WHAT TO PRODUCE:
Return exactly the lines of the records below, starting at the line that contains "Zdravé dárky k vašemu nákupu!" and ending at the line that contains "Více informací", with both of those lines kept.

DATA:

[Start of Attachment]

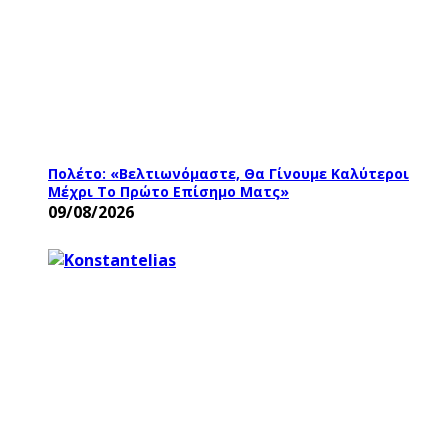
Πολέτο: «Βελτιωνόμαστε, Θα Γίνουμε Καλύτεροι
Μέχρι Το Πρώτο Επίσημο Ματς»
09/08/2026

[End of Attachment]
[Start of Attachment]

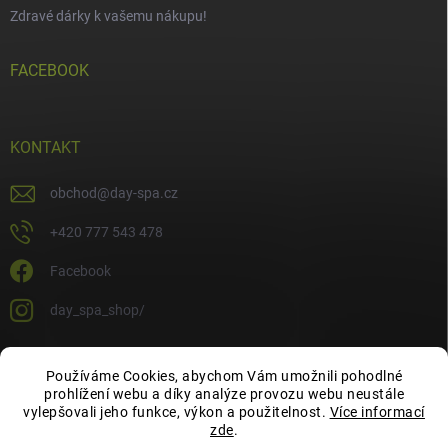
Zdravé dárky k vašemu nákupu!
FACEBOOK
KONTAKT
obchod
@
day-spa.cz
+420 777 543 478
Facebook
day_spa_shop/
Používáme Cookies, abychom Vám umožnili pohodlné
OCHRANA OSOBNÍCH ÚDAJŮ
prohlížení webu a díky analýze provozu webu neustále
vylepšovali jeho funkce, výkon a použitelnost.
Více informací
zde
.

[End of Attachment]

RESPONSE BOX:
Zdravé dárky k vašemu nákupu!
FACEBOOK
KONTAKT
obchod
@
day-spa.cz
+420 777 543 478
Facebook
day_spa_shop/
Používáme Cookies, abychom Vám umožnili pohodlné
OCHRANA OSOBNÍCH ÚDAJŮ
prohlížení webu a díky analýze provozu webu neustále
vylepšovali jeho funkce, výkon a použitelnost.
Více informací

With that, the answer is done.